Material for this task Block Start

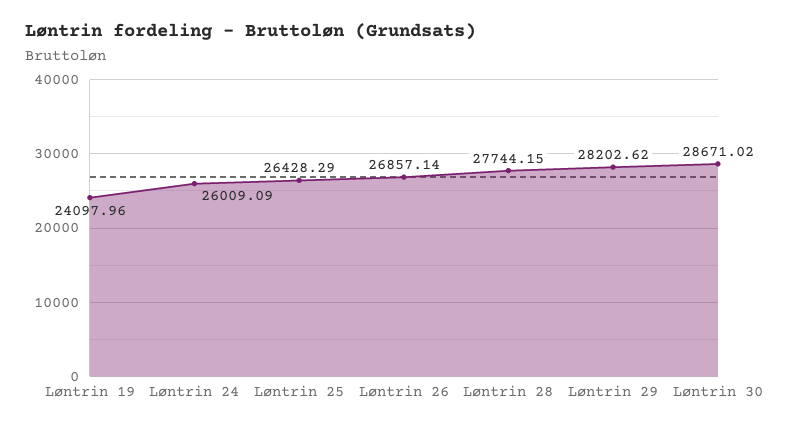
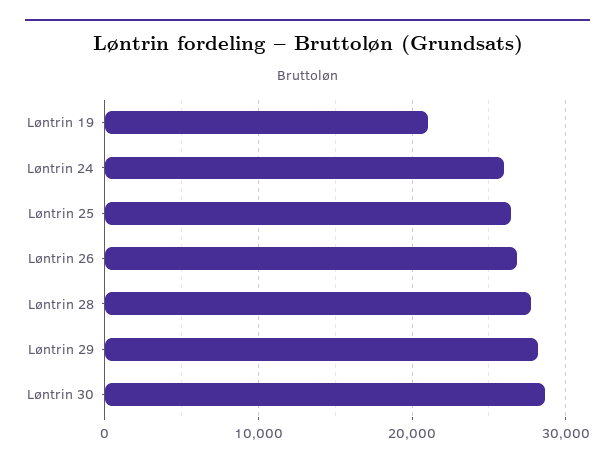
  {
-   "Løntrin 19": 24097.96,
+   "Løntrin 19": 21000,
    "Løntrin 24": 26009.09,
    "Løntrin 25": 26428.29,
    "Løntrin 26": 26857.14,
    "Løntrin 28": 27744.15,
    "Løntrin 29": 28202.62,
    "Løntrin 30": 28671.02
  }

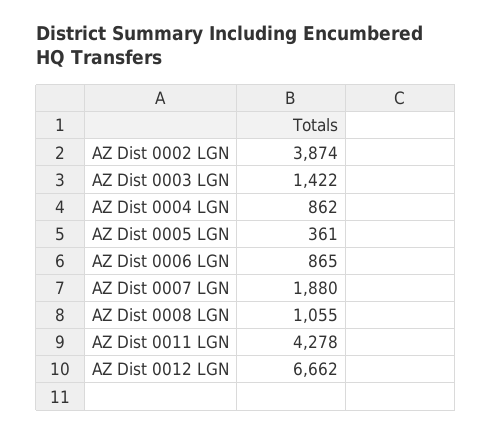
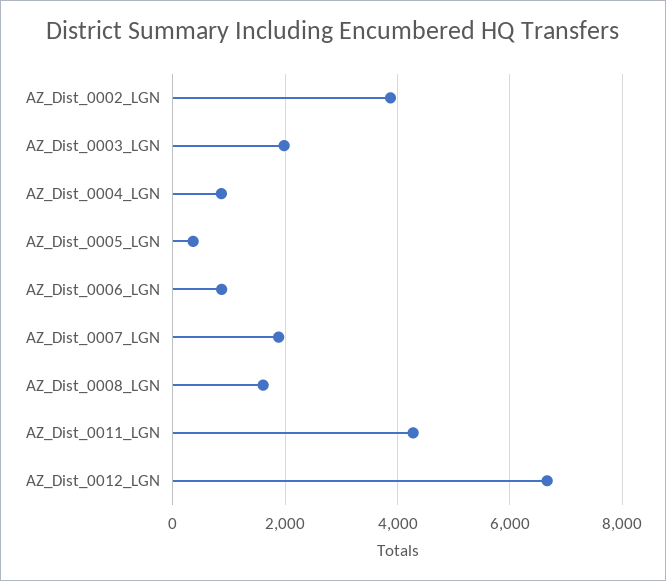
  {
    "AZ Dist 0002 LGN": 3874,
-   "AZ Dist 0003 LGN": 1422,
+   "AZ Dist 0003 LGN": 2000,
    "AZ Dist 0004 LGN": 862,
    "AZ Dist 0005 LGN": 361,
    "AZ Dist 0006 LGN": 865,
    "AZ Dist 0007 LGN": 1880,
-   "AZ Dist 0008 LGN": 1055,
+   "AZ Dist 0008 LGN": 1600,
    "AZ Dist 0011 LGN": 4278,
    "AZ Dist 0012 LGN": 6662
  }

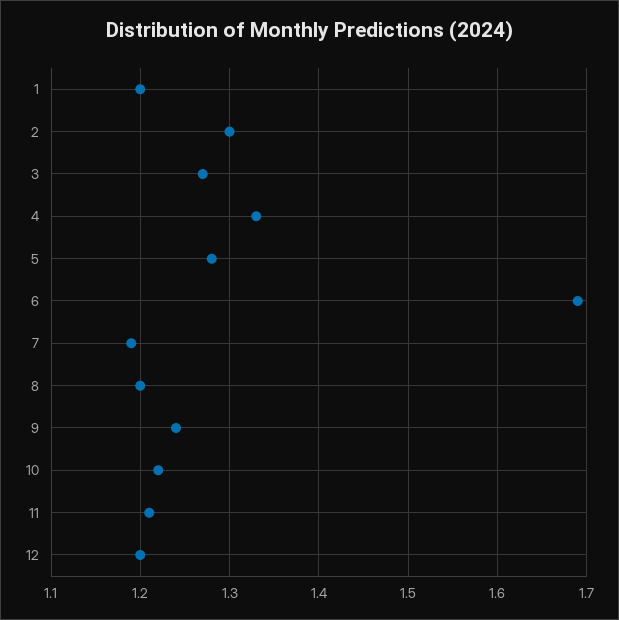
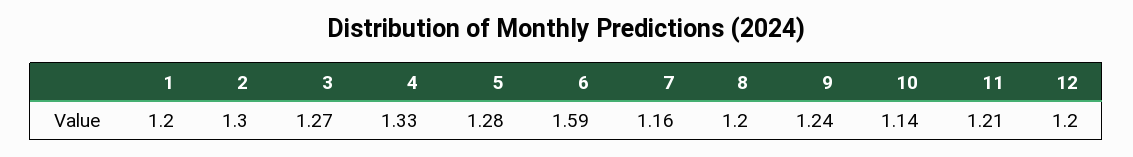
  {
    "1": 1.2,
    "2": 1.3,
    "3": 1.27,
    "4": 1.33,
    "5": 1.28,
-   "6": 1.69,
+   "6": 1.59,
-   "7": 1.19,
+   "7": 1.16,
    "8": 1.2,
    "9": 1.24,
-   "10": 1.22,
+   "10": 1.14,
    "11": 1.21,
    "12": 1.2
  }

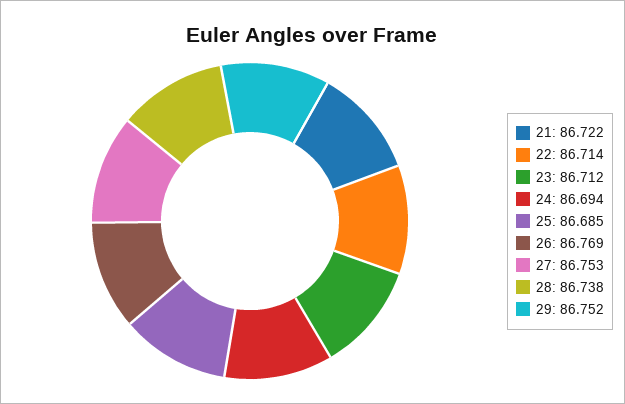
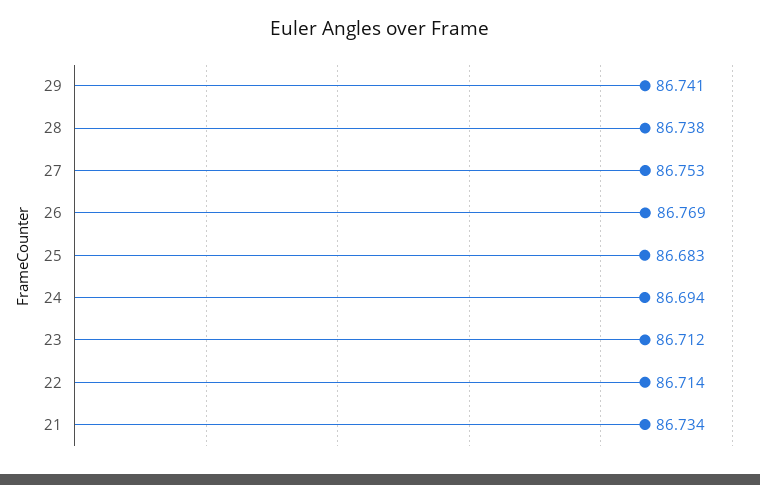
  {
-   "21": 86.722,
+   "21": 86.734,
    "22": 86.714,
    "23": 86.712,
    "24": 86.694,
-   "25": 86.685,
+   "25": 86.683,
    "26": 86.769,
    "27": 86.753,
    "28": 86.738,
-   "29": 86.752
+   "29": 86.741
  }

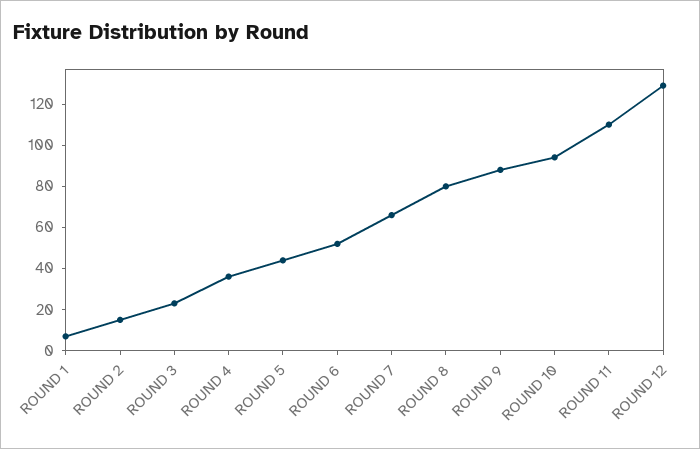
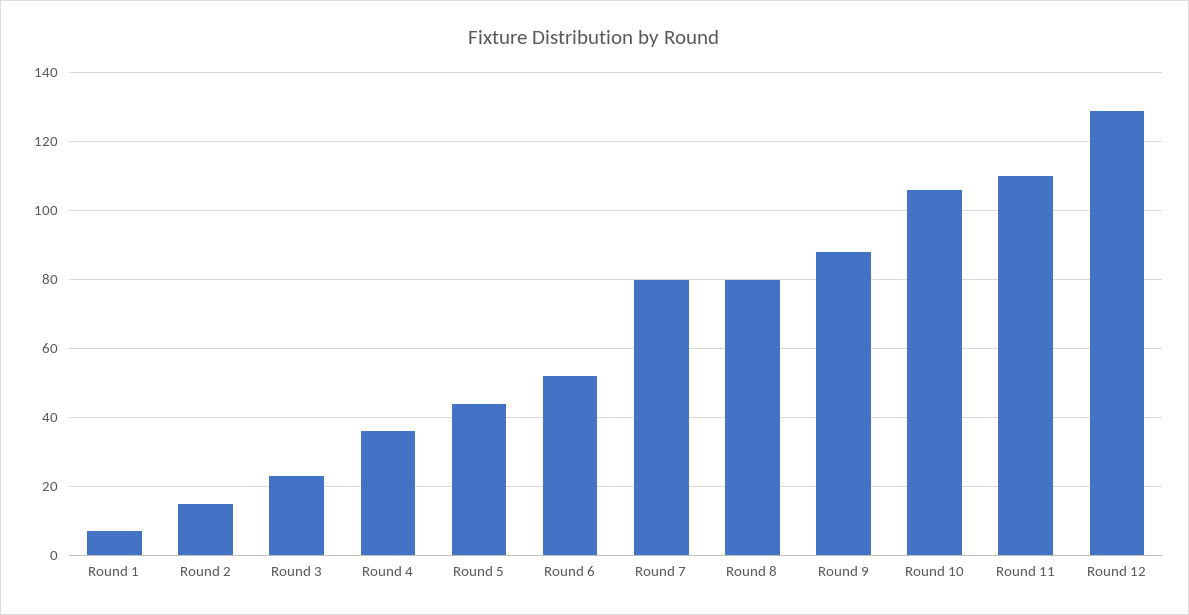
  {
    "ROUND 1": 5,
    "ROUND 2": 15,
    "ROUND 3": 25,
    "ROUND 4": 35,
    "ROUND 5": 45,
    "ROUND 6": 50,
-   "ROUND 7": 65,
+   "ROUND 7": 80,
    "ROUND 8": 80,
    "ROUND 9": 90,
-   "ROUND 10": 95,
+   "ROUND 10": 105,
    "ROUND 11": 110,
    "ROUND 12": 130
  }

Material for this task Block End

**Prompt:**
Show all of the lines above in which "Dist" is present.

**Solution to this task:**
    "AZ Dist 0002 LGN": 3874,
-   "AZ Dist 0003 LGN": 1422,
+   "AZ Dist 0003 LGN": 2000,
    "AZ Dist 0004 LGN": 862,
    "AZ Dist 0005 LGN": 361,
    "AZ Dist 0006 LGN": 865,
    "AZ Dist 0007 LGN": 1880,
-   "AZ Dist 0008 LGN": 1055,
+   "AZ Dist 0008 LGN": 1600,
    "AZ Dist 0011 LGN": 4278,
    "AZ Dist 0012 LGN": 6662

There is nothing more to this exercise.